Supplied material below:
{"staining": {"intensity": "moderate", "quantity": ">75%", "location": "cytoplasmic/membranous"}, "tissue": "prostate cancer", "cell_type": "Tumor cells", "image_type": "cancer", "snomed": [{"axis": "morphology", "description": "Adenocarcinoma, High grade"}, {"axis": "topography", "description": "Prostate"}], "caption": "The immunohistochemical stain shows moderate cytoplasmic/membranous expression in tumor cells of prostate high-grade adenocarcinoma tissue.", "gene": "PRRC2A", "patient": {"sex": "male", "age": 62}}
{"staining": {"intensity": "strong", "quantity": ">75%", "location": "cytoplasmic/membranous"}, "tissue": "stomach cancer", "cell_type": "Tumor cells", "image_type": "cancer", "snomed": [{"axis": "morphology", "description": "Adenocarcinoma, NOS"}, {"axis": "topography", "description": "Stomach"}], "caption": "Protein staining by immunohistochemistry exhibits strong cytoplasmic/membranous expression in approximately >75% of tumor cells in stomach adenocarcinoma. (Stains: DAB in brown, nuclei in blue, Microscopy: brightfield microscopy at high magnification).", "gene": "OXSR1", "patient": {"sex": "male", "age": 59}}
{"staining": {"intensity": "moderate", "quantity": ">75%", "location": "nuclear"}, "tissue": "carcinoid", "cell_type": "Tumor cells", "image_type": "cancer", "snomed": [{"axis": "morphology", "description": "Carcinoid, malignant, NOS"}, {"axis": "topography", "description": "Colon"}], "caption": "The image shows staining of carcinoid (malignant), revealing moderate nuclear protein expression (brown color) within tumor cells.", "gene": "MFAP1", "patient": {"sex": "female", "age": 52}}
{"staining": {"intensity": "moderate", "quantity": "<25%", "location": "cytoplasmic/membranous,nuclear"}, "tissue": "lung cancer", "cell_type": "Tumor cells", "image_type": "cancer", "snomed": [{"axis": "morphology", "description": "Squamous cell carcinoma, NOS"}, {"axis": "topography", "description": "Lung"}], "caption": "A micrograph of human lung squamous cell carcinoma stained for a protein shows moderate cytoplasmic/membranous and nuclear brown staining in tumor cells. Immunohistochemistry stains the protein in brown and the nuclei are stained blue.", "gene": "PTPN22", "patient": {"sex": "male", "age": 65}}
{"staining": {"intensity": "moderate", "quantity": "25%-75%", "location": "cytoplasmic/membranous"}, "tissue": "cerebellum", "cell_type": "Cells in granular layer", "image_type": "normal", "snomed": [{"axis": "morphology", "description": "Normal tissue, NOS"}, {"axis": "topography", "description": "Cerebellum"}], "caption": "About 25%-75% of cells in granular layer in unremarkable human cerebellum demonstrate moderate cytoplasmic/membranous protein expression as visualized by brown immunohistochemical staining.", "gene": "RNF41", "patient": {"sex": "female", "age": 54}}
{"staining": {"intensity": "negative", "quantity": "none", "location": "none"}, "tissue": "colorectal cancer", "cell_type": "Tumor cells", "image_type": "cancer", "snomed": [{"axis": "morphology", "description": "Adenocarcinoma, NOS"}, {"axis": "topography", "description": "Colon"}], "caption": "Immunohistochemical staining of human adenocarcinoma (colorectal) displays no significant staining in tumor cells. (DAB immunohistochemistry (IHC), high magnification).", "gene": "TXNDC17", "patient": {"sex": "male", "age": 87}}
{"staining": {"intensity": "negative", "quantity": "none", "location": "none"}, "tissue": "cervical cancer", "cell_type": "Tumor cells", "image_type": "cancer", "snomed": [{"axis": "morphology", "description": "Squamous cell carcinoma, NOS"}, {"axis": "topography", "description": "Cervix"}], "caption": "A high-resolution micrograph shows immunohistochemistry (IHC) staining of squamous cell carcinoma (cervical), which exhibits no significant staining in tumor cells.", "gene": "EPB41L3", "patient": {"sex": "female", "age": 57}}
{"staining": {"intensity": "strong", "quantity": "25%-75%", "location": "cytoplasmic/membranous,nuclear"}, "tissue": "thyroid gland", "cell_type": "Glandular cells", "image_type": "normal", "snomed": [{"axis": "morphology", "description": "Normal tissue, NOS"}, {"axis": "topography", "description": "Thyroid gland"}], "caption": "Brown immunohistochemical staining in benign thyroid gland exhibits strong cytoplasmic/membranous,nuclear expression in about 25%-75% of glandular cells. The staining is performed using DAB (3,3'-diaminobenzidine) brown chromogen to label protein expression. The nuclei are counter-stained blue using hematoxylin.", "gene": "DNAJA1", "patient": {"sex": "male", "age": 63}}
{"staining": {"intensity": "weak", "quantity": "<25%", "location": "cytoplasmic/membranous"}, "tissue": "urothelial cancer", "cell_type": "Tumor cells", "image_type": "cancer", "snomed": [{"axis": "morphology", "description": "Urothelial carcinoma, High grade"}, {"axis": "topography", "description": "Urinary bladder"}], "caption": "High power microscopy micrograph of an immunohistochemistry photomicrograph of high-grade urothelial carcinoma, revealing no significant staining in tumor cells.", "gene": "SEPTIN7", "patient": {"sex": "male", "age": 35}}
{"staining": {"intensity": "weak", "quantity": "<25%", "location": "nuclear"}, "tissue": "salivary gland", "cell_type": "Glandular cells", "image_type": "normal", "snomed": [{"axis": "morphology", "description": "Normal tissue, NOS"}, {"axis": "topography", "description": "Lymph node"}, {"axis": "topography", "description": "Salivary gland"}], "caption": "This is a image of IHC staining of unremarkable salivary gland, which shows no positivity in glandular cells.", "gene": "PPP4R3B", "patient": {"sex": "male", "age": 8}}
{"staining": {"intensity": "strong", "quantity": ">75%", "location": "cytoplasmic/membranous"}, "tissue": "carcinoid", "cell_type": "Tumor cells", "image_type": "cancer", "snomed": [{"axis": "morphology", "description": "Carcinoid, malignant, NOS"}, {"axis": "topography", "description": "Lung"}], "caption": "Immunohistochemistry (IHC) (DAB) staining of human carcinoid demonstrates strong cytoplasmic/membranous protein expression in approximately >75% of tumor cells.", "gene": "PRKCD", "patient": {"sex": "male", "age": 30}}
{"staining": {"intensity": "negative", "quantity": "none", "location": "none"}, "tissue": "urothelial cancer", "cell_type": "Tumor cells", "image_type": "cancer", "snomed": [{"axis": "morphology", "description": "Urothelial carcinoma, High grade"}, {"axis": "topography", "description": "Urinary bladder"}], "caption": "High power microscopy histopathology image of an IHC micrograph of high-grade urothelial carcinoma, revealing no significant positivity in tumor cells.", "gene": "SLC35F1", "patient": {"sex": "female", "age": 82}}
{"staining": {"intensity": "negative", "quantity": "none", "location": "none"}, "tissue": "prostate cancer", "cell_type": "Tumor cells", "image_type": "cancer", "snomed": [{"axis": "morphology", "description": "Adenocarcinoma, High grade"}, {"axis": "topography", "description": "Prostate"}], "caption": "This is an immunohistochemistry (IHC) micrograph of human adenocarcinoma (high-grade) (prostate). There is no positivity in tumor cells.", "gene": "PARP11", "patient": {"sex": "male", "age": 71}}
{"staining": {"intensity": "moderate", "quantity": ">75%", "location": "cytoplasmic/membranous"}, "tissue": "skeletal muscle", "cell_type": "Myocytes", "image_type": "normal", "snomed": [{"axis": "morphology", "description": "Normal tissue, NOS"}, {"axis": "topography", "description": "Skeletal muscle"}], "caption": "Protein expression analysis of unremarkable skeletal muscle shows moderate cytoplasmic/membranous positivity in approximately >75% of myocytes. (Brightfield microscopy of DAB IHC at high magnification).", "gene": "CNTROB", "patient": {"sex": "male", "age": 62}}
End of Supplied material.
▸ **Assigned task**
Wherever "Urinary" occurs in the entries above, copy the line it sits on.

▸ **Solution to this exercise**
{"staining": {"intensity": "weak", "quantity": "<25%", "location": "cytoplasmic/membranous"}, "tissue": "urothelial cancer", "cell_type": "Tumor cells", "image_type": "cancer", "snomed": [{"axis": "morphology", "description": "Urothelial carcinoma, High grade"}, {"axis": "topography", "description": "Urinary bladder"}], "caption": "High power microscopy micrograph of an immunohistochemistry photomicrograph of high-grade urothelial carcinoma, revealing no significant staining in tumor cells.", "gene": "SEPTIN7", "patient": {"sex": "male", "age": 35}}
{"staining": {"intensity": "negative", "quantity": "none", "location": "none"}, "tissue": "urothelial cancer", "cell_type": "Tumor cells", "image_type": "cancer", "snomed": [{"axis": "morphology", "description": "Urothelial carcinoma, High grade"}, {"axis": "topography", "description": "Urinary bladder"}], "caption": "High power microscopy histopathology image of an IHC micrograph of high-grade urothelial carcinoma, revealing no significant positivity in tumor cells.", "gene": "SLC35F1", "patient": {"sex": "female", "age": 82}}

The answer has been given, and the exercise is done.